[Stored data entries]
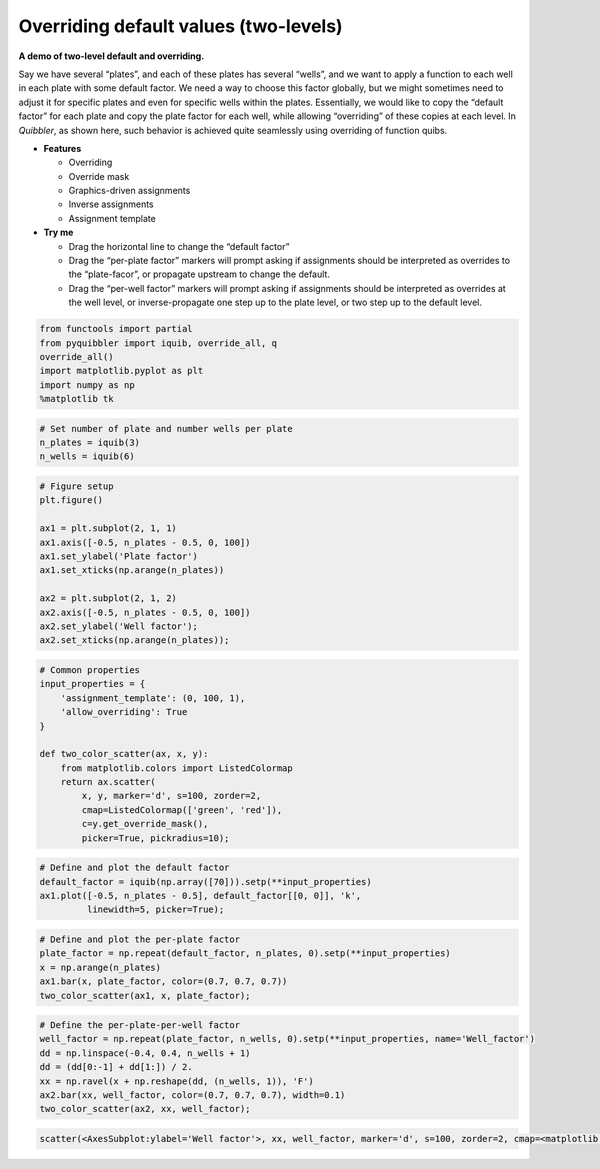 Overriding default values (two-levels)
--------------------------------------

**A demo of two-level default and overriding.**

Say we have several “plates”, and each of these plates has several
“wells”, and we want to apply a function to each well in each plate with
some default factor. We need a way to choose this factor globally, but
we might sometimes need to adjust it for specific plates and even for
specific wells within the plates. Essentially, we would like to copy the
“default factor” for each plate and copy the plate factor for each well,
while allowing “overriding” of these copies at each level. In
*Quibbler*, as shown here, such behavior is achieved quite seamlessly
using overriding of function quibs.

-  **Features**

   -  Overriding
   -  Override mask
   -  Graphics-driven assignments
   -  Inverse assignments
   -  Assignment template

-  **Try me**

   -  Drag the horizontal line to change the “default factor”
   -  Drag the “per-plate factor” markers will prompt asking if
      assignments should be interpreted as overrides to the
      “plate-facor”, or propagate upstream to change the default.
   -  Drag the “per-well factor” markers will prompt asking if
      assignments should be interpreted as overrides at the well level,
      or inverse-propagate one step up to the plate level, or two step
      up to the default level.

.. code:: python

    from functools import partial
    from pyquibbler import iquib, override_all, q
    override_all()
    import matplotlib.pyplot as plt
    import numpy as np
    %matplotlib tk

.. code:: python

    # Set number of plate and number wells per plate
    n_plates = iquib(3)
    n_wells = iquib(6)

.. code:: python

    # Figure setup
    plt.figure()
    
    ax1 = plt.subplot(2, 1, 1)
    ax1.axis([-0.5, n_plates - 0.5, 0, 100])
    ax1.set_ylabel('Plate factor')
    ax1.set_xticks(np.arange(n_plates))
    
    ax2 = plt.subplot(2, 1, 2)
    ax2.axis([-0.5, n_plates - 0.5, 0, 100])
    ax2.set_ylabel('Well factor');
    ax2.set_xticks(np.arange(n_plates));

.. code:: python

    # Common properties
    input_properties = {
        'assignment_template': (0, 100, 1), 
        'allow_overriding': True
    }
    
    def two_color_scatter(ax, x, y):
        from matplotlib.colors import ListedColormap
        return ax.scatter(
            x, y, marker='d', s=100, zorder=2, 
            cmap=ListedColormap(['green', 'red']),
            c=y.get_override_mask(), 
            picker=True, pickradius=10);

.. code:: python

    # Define and plot the default factor
    default_factor = iquib(np.array([70])).setp(**input_properties)
    ax1.plot([-0.5, n_plates - 0.5], default_factor[[0, 0]], 'k', 
             linewidth=5, picker=True);

.. code:: python

    # Define and plot the per-plate factor
    plate_factor = np.repeat(default_factor, n_plates, 0).setp(**input_properties)
    x = np.arange(n_plates)
    ax1.bar(x, plate_factor, color=(0.7, 0.7, 0.7))
    two_color_scatter(ax1, x, plate_factor);

.. code:: python

    # Define the per-plate-per-well factor
    well_factor = np.repeat(plate_factor, n_wells, 0).setp(**input_properties, name='Well_factor')
    dd = np.linspace(-0.4, 0.4, n_wells + 1)
    dd = (dd[0:-1] + dd[1:]) / 2.
    xx = np.ravel(x + np.reshape(dd, (n_wells, 1)), 'F')
    ax2.bar(xx, well_factor, color=(0.7, 0.7, 0.7), width=0.1)
    two_color_scatter(ax2, xx, well_factor);




.. code:: none

    scatter(<AxesSubplot:ylabel='Well factor'>, xx, well_factor, marker='d', s=100, zorder=2, cmap=<matplotlib.colors.ListedColormap object at 0x7f8fa8e1b7c0>, c=get_override_mask(well_factor), picker=True, pickradius=10)



.. image:: ../images/demo_gif/quibdemo_default_overriding_two_levels.gif
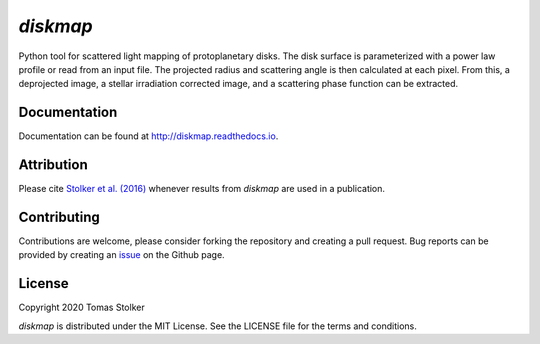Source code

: *diskmap*
=========

.. image:: https://badge.fury.io/py/diskmap.svg
    :target: https://badge.fury.io/py/diskmap

.. image:: https://img.shields.io/badge/Python-3.6%2C%203.7-yellow.svg?style=flat
    :target: https://pypi.python.org/pypi/diskmap

.. image:: https://travis-ci.org/tomasstolker/diskmap.svg?branch=master
    :target: https://travis-ci.org/tomasstolker/diskmap

.. image:: https://readthedocs.org/projects/diskmap/badge/?version=latest
    :target: http://diskmap.readthedocs.io/en/latest/?badge=latest

.. image:: https://coveralls.io/repos/github/tomasstolker/diskmap/badge.svg
   :target: https://coveralls.io/github/tomasstolker/diskmap

.. image:: https://www.codefactor.io/repository/github/tomasstolker/diskmap/badge
   :target: https://www.codefactor.io/repository/github/tomasstolker/diskmap

.. image:: https://img.shields.io/badge/license-MIT-blue.svg?style=flat
    :target: https://github.com/tomasstolker/diskmap/blob/master/LICENSE

.. image:: https://img.shields.io/badge/arXiv-1609.09505-orange.svg?style=flat
    :target: https://arxiv.org/abs/1609.09505

Python tool for scattered light mapping of protoplanetary disks. The disk surface is parameterized with a power law profile or read from an input file. The projected radius and scattering angle is then calculated at each pixel. From this, a deprojected image, a stellar irradiation corrected image, and a scattering phase function can be extracted.

Documentation
-------------

Documentation can be found at `http://diskmap.readthedocs.io <http://diskmap.readthedocs.io>`_.

Attribution
-----------

Please cite `Stolker et al. (2016) <https://ui.adsabs.harvard.edu/abs/2016A%26A...596A..70S>`_ whenever results from *diskmap* are used in a publication.

Contributing
------------

Contributions are welcome, please consider forking the repository and creating a pull request. Bug reports can be provided by creating an `issue <https://github.com/tomasstolker/diskmap/issues>`_ on the Github page.

License
-------

Copyright 2020 Tomas Stolker

*diskmap* is distributed under the MIT License. See the LICENSE file for the terms and conditions.
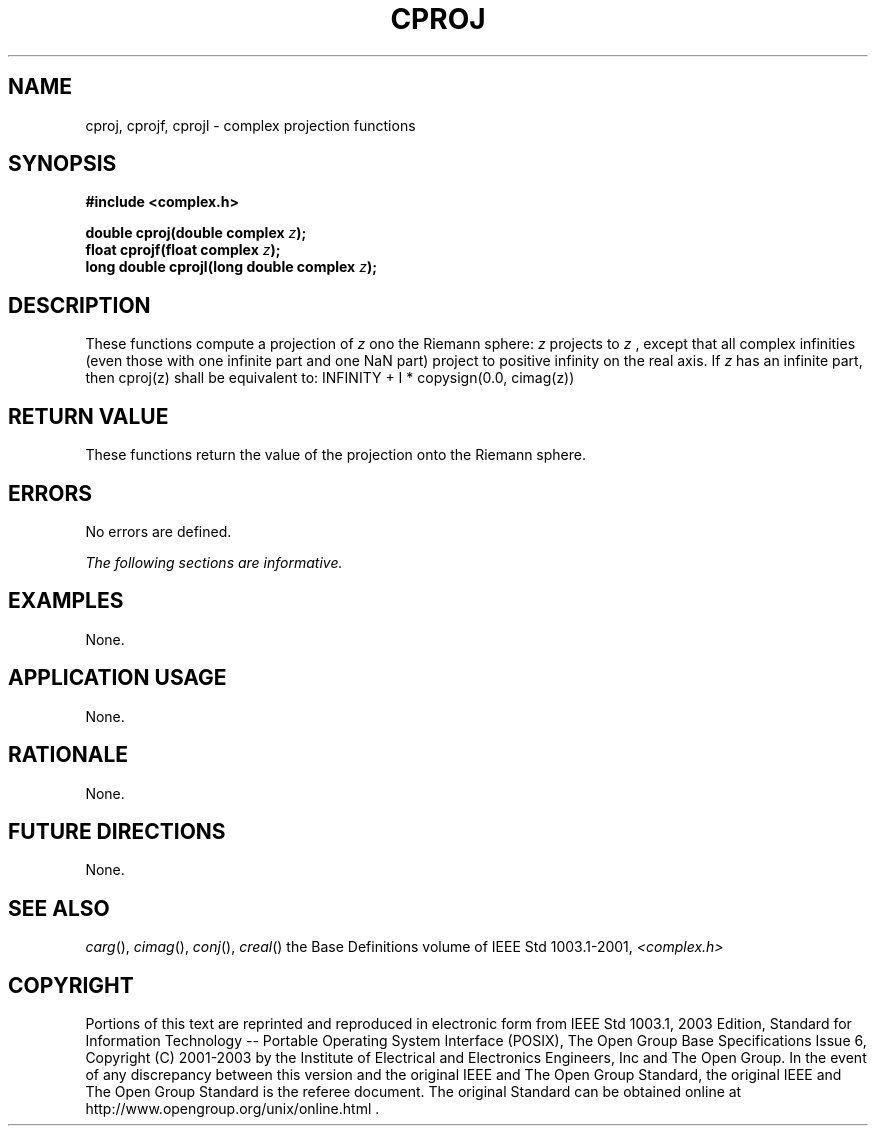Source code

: .\" $NetBSD: cproj.3,v 1.2 2010/09/15 18:40:27 wiz Exp $
.\" Copyright (c) 2001-2003 The Open Group, All Rights Reserved
.TH "CPROJ" 3P 2003 "IEEE/The Open Group" "POSIX Programmer's Manual"
.\" cproj
.SH NAME
cproj, cprojf, cprojl \- complex projection functions
.SH SYNOPSIS
.LP
\fB#include <complex.h>
.br
.sp
double cproj(double complex\fP \fIz\fP\fB);
.br
float cprojf(float complex\fP \fIz\fP\fB);
.br
long double cprojl(long double complex\fP \fIz\fP\fB);
.br
\fP
.SH DESCRIPTION
.LP
These functions compute a projection of \fIz\fP ono the Riemann sphere:
\fIz\fP projects to \fIz\fP , except that all complex infinities (even those
with one infinite part and one NaN part) project to positive infinity on the
real axis. If \fIz\fP has an infinite part, then cproj(z) shall be equivalent to:
INFINITY + I * copysign(0.0, cimag(z))
.SH RETURN VALUE
.LP
These functions return the value of the projection onto the Riemann sphere.
.SH ERRORS
.LP
No errors are defined.
.LP
\fIThe following sections are informative.\fP
.SH EXAMPLES
.LP
None.
.SH APPLICATION USAGE
.LP
None.
.SH RATIONALE
.LP
None.
.SH FUTURE DIRECTIONS
.LP
None.
.SH SEE ALSO
.LP
\fIcarg\fP(), \fIcimag\fP(), \fIconj\fP(), \fIcreal\fP() the
Base Definitions volume of IEEE\ Std\ 1003.1-2001, \fI<complex.h>\fP
.SH COPYRIGHT
Portions of this text are reprinted and reproduced in electronic form
from IEEE Std 1003.1, 2003 Edition, Standard for Information Technology
-- Portable Operating System Interface (POSIX), The Open Group Base
Specifications Issue 6, Copyright (C) 2001-2003 by the Institute of
Electrical and Electronics Engineers, Inc and The Open Group. In the
event of any discrepancy between this version and the original IEEE and
The Open Group Standard, the original IEEE and The Open Group Standard
is the referee document. The original Standard can be obtained online at
http://www.opengroup.org/unix/online.html .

:: Required action ::
All lines from the start of the entries above through the line containing "each plate with" are to be given again exactly; the pictures are not.

:: Response ::
 Overriding default values (two-levels)
--------------------------------------

**A demo of two-level default and overriding.**

Say we have several “plates”, and each of these plates has several
“wells”, and we want to apply a function to each well in each plate with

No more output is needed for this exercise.